Les Ciseaux

12 juillet 2020, petite note retardant mon déjeuner.

Dans le tiroir, la paire de ciseaux était entrouverte. Mais entrouverte à l’envers, retournée. Je me suis arrêté un instant sur cet objet étrange, doté d’une élégante familiarité, parfaitement inutile. Entre mes mains j’ai joué avec, et les ciseaux sont revenus en place. Soudain, ils étaient redevenus l’objet fonctionnel, incroyablement fonctionnel, l’objet qu’on utilise sans s’y arrêter. Dans un soupir de surprise, j’ai laissé échapper : « Alhamdulillah ! ».

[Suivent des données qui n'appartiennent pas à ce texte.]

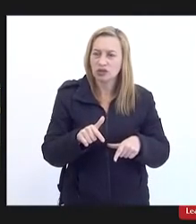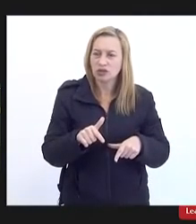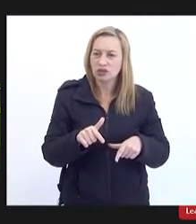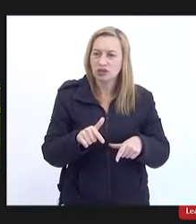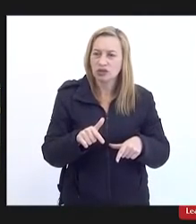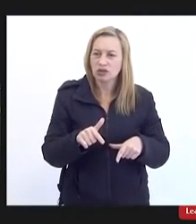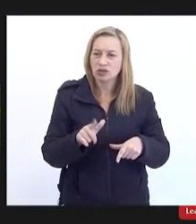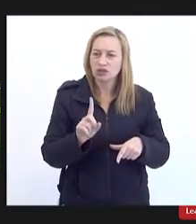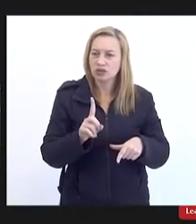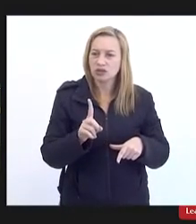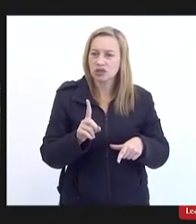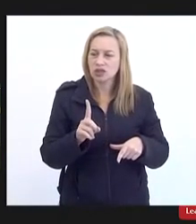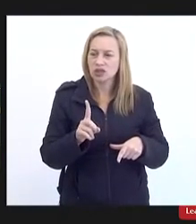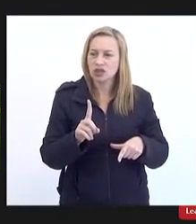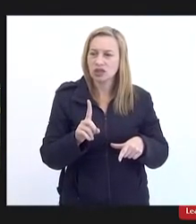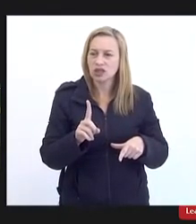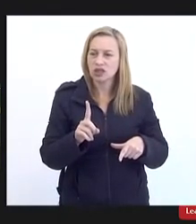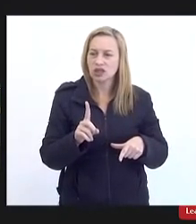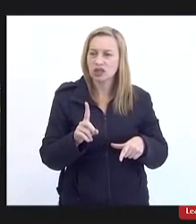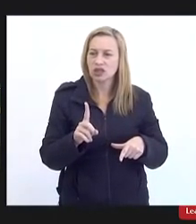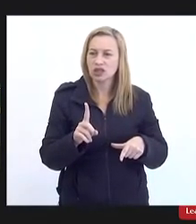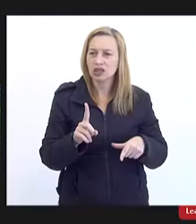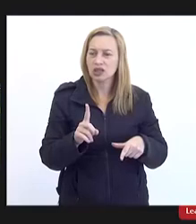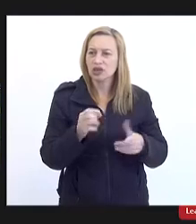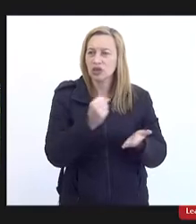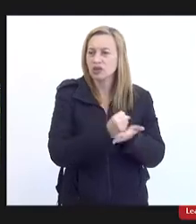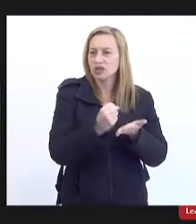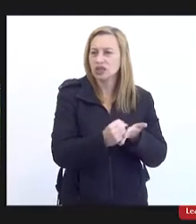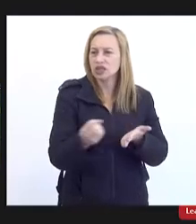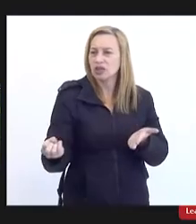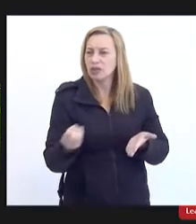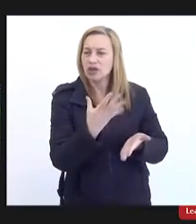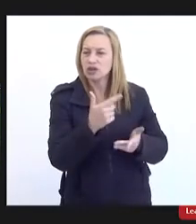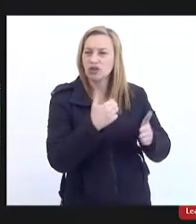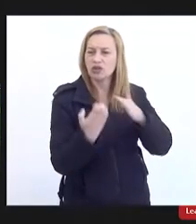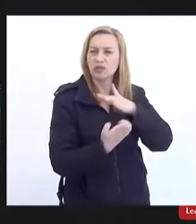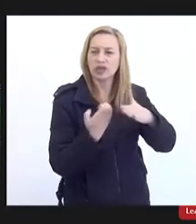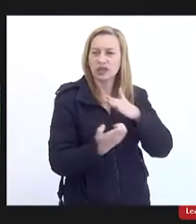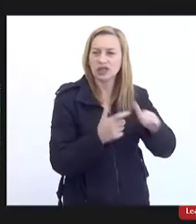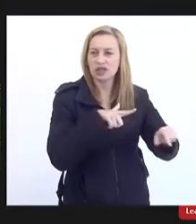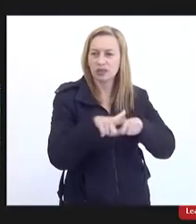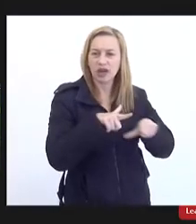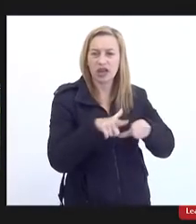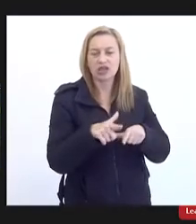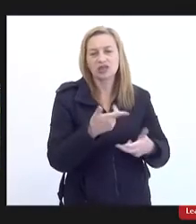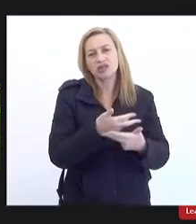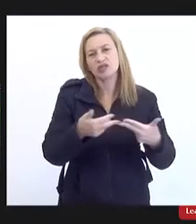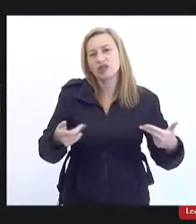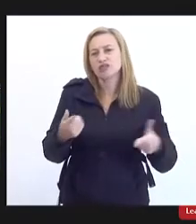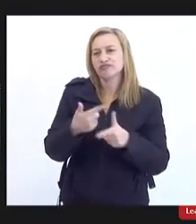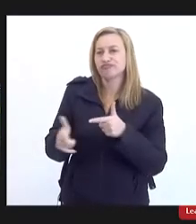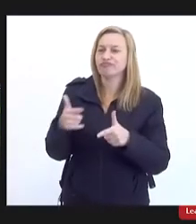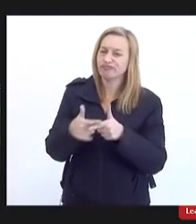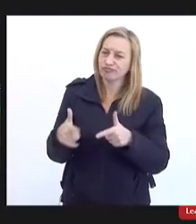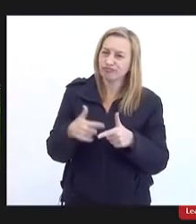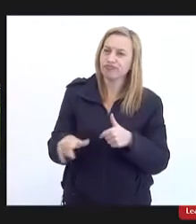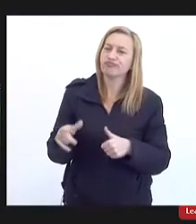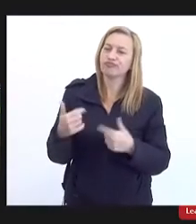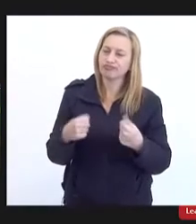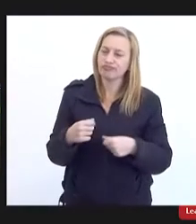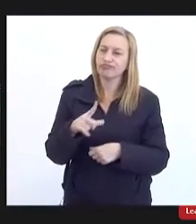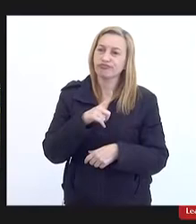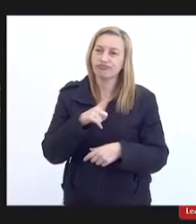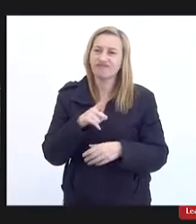seriam readmitidas na nova empresa então são são vários tipos de problemas que a gente tem enfrentado e como sempre nenhuma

Ça m’a fait penser à un verset que j’ai lu il y a quelques jours, sur lequel je me suis arrêté (Sourate du Pardonneur, 40:79-80) :

« C’est Dieu qui a créé pour vous les bestiaux ; des uns vous faites vos montures et des autres vous tirez votre nourriture, sans compter d’autres avantages qu’ils vous procurent. C’est ainsi qu’ils vous aident à atteindre certains buts qui vous tiennent à cœur, et c’est sur eux et sur les vaisseaux que vous effectuez vos voyages. »

Ce qui m’a frappé dans ce verset, c’est la juxtaposition entre la monture animale (le chameau) et la monture mécanique (l’embarcation), juxtaposition qui ne pose ici aucun problème. En islam, on considère l’outil comme un don de Dieu - et dans le monothéisme en général, en fait. Dieu est le Créateur, pas seulement des êtres vivants, aussi des choses que les Européens croient avoir fabriqué.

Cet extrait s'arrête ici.